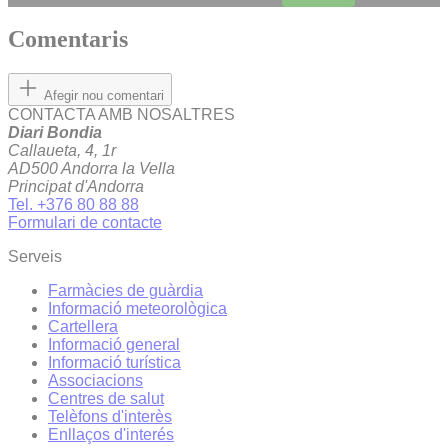
Comentaris
Afegir nou comentari
CONTACTA AMB NOSALTRES
Diari Bondia
Callaueta, 4, 1r
AD500 Andorra la Vella
Principat d'Andorra
Tel. +376 80 88 88
Formulari de contacte
Serveis
Farmàcies de guàrdia
Informació meteorològica
Cartellera
Informació general
Informació turística
Associacions
Centres de salut
Telèfons d'interès
Enllaços d'interés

### [Required action]
Wherever the string "Informació" occurs in the records above, copy that line.

### [The completed task]
Informació meteorològica
Informació general
Informació turística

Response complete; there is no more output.